WORK ORDER => Find every line containing the string "pour" in the data below, and report how many there are, with no other words.

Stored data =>
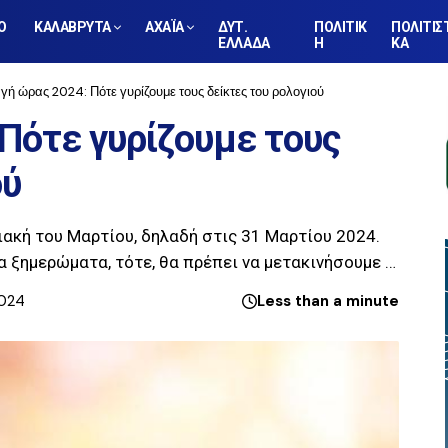
Ο
ΚΑΛΑΒΡΥΤΑ
ΑΧΑΪΑ
ΔΥΤ.
ΠΟΛΙΤΙΚ
ΠΟΛΙΤΙΣ
ΕΛΛΑΔΑ
Η
ΚΑ
γή ώρας 2024: Πότε γυρίζουμε τους δείκτες του ρολογιού
Πότε γυρίζουμε τους
ού
ιακή του Μαρτίου, δηλαδή στις 31 Μαρτίου 2024.
τα ξημερώματα, τότε, θα πρέπει να μετακινήσουμε …
2024
Less than a minute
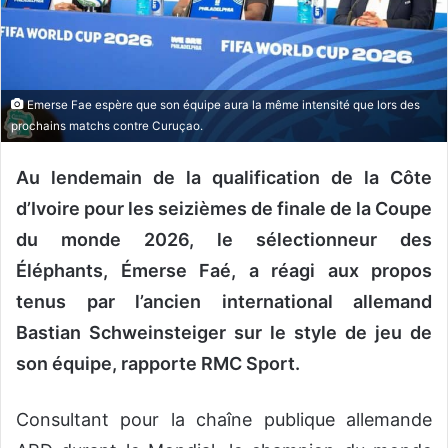
n
c
o
u
r
Emerse Fae espère que son équipe aura la même intensité que lors des
r
prochains matchs contre Curuçao.
i
e
Au lendemain de la qualification de la Côte
l
d’Ivoire pour les seizièmes de finale de la Coupe
du monde 2026, le sélectionneur des
Éléphants, Émerse Faé, a réagi aux propos
tenus par l’ancien international allemand
Bastian Schweinsteiger sur le style de jeu de
son équipe, rapporte RMC Sport.
Consultant pour la chaîne publique allemande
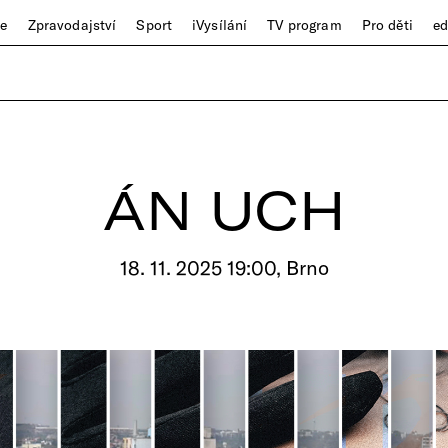
ze
Zpravodajství
Sport
iVysílání
TV program
Pro děti
e
ÁN UCH
18. 11. 2025 19:00, Brno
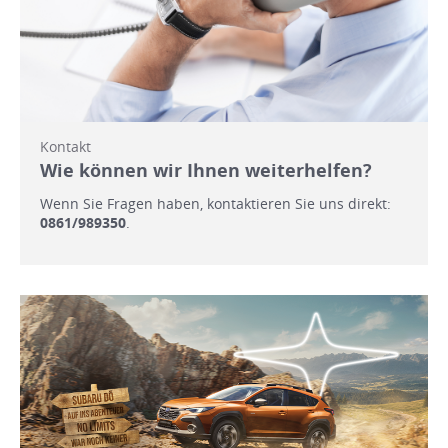
Kontakt
Wie können wir Ihnen weiterhelfen?
Wenn Sie Fragen haben, kontaktieren Sie uns direkt:
0861/989350
.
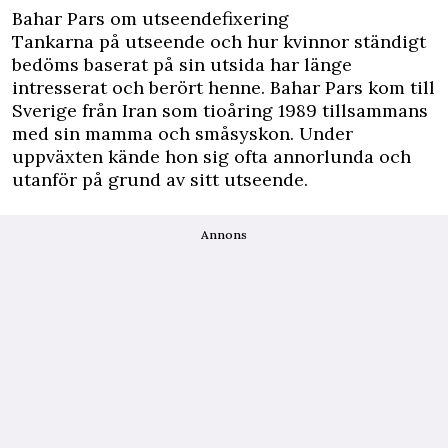
Bahar Pars om utseendefixering
Tankarna på utseende och hur kvinnor ständigt
bedöms baserat på sin utsida har länge
intresserat och berört henne. Bahar Pars kom till
Sverige från Iran som tioåring 1989 tillsammans
med sin mamma och småsyskon. Under
uppväxten kände hon sig ofta annorlunda och
utanför på grund av sitt utseende.
Annons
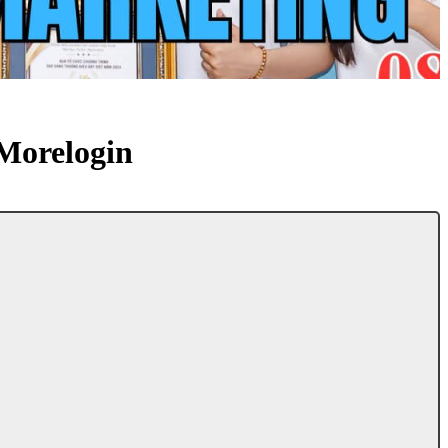
Morelogin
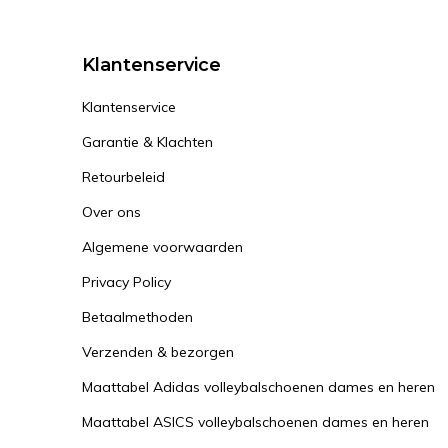
Klantenservice
Klantenservice
Garantie & Klachten
Retourbeleid
Over ons
Algemene voorwaarden
Privacy Policy
Betaalmethoden
Verzenden & bezorgen
Maattabel Adidas volleybalschoenen dames en heren
Maattabel ASICS volleybalschoenen dames en heren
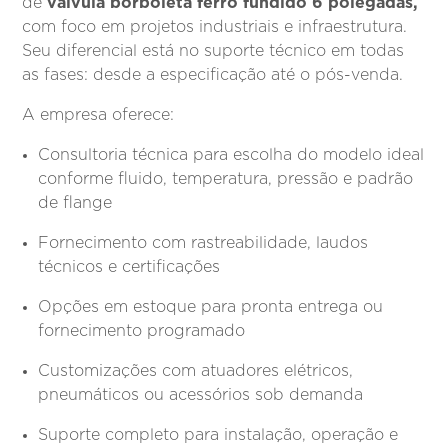
válvula borboleta ferro fundido 6 polegadas,
de
com foco em projetos industriais e infraestrutura.
Seu diferencial está no suporte técnico em todas
as fases: desde a especificação até o pós-venda.
A empresa oferece:
Consultoria técnica para escolha do modelo ideal
conforme fluido, temperatura, pressão e padrão
de flange
Fornecimento com rastreabilidade, laudos
técnicos e certificações
Opções em estoque para pronta entrega ou
fornecimento programado
Customizações com atuadores elétricos,
pneumáticos ou acessórios sob demanda
Suporte completo para instalação, operação e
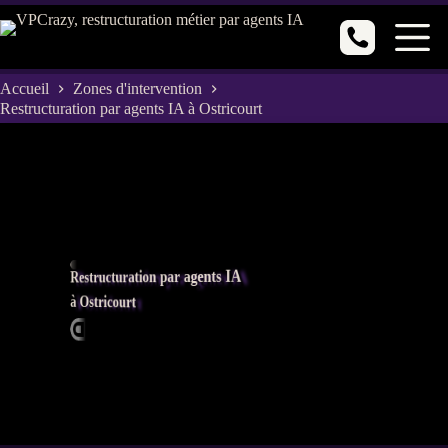
Passer
au
contenu
Accueil
Zones d'intervention
Restructuration par agents IA à Ostricourt
Restructuration par agents IA
à Ostricourt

WRITTEN SOLUTION => 2